**Information supplied:**
»»

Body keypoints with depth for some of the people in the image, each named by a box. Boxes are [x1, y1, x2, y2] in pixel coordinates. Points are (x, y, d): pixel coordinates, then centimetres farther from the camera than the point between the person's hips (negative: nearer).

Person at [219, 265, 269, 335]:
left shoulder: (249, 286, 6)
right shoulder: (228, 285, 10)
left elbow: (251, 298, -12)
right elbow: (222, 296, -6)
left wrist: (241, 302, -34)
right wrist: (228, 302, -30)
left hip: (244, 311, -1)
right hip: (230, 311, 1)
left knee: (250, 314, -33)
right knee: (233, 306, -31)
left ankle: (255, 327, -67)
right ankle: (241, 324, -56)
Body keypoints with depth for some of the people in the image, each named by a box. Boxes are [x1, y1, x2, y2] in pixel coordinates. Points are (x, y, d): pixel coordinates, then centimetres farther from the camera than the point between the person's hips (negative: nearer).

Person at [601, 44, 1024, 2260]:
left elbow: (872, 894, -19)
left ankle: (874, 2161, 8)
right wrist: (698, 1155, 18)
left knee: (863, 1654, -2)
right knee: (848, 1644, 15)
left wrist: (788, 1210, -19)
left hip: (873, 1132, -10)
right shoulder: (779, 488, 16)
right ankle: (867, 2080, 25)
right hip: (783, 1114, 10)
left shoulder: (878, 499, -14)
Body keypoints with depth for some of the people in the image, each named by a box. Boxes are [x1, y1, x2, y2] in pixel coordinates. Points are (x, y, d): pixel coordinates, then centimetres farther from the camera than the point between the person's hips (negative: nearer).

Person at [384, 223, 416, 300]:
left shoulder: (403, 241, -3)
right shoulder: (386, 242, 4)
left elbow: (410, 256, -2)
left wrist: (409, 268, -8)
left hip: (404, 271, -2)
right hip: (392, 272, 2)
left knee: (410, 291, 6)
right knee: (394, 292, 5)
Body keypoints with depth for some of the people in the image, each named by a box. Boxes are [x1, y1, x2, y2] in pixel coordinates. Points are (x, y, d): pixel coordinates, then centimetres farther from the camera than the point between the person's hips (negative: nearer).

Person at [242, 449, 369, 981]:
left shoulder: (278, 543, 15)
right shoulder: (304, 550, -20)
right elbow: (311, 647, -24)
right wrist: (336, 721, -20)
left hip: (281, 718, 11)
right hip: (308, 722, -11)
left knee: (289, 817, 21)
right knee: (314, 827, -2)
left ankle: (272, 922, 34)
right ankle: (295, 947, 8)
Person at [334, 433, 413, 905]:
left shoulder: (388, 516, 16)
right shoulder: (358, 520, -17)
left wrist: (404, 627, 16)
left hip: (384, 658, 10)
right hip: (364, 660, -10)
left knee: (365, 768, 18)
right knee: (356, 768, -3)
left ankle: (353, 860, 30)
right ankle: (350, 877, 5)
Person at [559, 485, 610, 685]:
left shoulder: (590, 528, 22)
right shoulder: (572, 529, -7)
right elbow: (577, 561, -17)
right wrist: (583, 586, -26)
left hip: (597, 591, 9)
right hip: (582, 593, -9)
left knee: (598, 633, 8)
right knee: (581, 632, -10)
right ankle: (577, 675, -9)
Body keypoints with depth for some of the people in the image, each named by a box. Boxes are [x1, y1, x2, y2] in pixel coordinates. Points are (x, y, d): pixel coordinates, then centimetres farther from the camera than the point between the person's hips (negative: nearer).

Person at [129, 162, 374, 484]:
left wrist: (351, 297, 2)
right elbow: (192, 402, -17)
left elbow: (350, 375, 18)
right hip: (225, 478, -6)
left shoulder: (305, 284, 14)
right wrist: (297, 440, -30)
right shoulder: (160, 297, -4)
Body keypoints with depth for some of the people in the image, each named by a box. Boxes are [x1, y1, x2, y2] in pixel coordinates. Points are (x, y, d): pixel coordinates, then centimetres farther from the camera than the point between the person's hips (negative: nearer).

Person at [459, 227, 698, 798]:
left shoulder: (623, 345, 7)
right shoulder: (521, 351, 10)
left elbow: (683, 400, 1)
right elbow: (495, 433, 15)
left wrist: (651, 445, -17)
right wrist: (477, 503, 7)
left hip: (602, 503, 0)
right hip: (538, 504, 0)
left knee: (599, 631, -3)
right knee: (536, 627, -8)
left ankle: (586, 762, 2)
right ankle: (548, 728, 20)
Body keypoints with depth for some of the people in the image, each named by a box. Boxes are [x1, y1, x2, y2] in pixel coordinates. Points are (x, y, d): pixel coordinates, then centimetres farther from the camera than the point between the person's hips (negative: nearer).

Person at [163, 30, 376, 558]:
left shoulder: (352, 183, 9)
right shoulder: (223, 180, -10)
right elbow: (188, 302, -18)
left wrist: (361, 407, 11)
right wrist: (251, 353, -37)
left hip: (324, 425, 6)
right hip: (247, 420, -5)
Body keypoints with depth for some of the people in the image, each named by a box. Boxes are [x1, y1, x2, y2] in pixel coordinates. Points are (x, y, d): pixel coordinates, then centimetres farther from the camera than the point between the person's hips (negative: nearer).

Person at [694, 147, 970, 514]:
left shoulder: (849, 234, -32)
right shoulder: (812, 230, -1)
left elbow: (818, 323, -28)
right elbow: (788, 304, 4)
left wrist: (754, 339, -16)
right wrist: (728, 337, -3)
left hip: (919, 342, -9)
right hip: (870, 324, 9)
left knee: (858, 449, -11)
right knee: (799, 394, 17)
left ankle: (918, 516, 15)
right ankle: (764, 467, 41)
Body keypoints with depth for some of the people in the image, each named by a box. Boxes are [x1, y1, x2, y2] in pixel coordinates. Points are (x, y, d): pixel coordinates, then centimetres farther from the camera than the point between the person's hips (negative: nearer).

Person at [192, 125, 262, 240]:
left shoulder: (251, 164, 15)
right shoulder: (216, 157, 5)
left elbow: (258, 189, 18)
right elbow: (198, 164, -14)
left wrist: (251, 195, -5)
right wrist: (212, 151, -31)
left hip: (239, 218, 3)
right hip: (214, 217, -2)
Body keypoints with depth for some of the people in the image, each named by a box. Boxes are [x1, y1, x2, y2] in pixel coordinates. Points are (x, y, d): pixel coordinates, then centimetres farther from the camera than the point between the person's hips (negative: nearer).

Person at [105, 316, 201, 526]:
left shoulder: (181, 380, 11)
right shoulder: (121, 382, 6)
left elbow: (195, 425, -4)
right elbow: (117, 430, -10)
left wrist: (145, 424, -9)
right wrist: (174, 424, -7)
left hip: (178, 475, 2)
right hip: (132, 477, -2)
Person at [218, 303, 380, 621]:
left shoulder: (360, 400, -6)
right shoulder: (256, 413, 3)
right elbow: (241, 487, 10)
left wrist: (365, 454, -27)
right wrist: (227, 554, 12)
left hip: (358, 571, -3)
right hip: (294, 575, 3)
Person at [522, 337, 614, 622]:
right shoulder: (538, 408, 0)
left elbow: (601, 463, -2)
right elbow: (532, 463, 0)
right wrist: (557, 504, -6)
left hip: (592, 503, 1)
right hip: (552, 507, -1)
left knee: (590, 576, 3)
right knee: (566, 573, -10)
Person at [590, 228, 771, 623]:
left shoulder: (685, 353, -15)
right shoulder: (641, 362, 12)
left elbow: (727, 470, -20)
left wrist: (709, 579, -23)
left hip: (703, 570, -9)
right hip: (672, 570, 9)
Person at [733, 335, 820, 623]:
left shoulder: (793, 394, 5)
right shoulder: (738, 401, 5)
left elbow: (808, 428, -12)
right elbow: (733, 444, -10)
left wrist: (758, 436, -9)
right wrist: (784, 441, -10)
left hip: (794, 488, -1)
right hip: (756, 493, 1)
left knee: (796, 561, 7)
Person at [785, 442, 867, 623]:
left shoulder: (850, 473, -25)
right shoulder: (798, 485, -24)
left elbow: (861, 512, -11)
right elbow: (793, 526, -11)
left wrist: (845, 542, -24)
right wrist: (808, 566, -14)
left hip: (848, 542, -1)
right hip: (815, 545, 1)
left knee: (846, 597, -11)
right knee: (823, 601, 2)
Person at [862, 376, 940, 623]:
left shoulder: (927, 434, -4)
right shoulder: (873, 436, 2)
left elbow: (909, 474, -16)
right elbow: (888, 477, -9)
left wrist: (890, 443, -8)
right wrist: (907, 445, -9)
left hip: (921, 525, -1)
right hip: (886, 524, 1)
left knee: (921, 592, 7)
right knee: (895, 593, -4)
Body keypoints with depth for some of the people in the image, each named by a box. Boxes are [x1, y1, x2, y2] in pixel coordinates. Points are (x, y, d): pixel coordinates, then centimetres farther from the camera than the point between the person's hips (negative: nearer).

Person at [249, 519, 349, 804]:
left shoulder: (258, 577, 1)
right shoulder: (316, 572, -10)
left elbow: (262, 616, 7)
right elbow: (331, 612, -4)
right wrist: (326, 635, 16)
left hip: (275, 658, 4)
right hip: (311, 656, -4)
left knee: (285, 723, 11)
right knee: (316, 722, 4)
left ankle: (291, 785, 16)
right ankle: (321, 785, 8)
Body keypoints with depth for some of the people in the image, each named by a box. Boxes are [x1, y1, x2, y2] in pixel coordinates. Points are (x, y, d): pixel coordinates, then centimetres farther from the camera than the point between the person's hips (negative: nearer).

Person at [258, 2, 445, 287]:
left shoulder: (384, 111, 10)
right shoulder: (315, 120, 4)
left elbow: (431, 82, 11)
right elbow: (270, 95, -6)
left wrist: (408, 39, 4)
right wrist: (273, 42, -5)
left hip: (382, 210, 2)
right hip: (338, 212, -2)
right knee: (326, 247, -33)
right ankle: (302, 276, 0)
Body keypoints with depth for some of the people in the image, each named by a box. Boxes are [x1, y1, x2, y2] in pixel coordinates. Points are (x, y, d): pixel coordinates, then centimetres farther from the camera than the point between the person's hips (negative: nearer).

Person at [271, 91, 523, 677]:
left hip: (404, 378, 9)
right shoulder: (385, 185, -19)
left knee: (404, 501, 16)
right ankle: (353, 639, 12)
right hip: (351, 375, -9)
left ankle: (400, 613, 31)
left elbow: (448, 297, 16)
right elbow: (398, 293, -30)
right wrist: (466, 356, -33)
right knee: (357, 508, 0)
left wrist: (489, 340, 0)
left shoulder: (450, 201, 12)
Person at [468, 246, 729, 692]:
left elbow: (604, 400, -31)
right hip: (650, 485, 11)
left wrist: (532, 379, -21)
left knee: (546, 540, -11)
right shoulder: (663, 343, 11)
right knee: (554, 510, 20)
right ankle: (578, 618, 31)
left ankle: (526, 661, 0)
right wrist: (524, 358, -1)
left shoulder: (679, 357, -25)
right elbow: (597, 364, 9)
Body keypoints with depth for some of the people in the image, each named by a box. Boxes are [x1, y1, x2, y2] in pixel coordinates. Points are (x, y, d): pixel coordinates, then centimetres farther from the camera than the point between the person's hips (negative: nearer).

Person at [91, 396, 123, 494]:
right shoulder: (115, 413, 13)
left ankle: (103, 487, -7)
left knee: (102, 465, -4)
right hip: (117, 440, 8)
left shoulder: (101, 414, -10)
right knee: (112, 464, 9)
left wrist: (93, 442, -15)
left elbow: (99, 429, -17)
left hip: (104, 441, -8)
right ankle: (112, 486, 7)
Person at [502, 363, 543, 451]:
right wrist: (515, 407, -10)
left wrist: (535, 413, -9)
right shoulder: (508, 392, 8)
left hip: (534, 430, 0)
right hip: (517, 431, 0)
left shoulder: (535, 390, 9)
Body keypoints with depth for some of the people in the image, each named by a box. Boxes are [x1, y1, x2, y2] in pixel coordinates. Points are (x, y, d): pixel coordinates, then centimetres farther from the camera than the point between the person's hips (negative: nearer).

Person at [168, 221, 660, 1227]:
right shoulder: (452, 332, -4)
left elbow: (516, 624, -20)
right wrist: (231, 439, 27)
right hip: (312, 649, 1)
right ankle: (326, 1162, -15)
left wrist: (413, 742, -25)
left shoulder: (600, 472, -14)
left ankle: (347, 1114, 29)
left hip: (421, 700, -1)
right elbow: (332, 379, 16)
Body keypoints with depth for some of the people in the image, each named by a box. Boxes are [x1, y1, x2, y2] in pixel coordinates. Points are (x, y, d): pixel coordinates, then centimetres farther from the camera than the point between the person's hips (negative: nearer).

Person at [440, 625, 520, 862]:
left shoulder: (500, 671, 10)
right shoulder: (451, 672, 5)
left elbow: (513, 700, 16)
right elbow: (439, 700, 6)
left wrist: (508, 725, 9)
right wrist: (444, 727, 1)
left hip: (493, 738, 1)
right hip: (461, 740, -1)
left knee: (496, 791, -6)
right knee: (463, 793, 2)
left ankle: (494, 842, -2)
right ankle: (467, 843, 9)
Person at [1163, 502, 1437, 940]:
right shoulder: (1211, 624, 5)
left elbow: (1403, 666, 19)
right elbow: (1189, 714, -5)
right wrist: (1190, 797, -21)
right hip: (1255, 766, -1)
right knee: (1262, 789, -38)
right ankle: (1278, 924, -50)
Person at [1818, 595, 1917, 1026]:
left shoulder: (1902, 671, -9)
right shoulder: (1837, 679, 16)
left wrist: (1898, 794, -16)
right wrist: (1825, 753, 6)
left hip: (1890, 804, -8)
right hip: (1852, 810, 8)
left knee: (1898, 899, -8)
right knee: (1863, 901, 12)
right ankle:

««

**Work required:** Render the listing above as a Markdown table with columns Row and Line. Start at its first line, go on through the line with "right wrist: (228, 302, -30)" (including both), number each row, and leave out blank lines.

**Solution for this problem:**
| Row | Line |
|---|---|
| 1 | Body keypoints with depth for some of the people in the image, each named by a box. Boxes are [x1, y1, x2, y2] in pixel coordinates. Points are (x, y, d): pixel coordinates, then centimetres farther from the camera than the point between the person's hips (negative: nearer). |
| 2 | Person at [219, 265, 269, 335]: |
| 3 | left shoulder: (249, 286, 6) |
| 4 | right shoulder: (228, 285, 10) |
| 5 | left elbow: (251, 298, -12) |
| 6 | right elbow: (222, 296, -6) |
| 7 | left wrist: (241, 302, -34) |
| 8 | right wrist: (228, 302, -30) |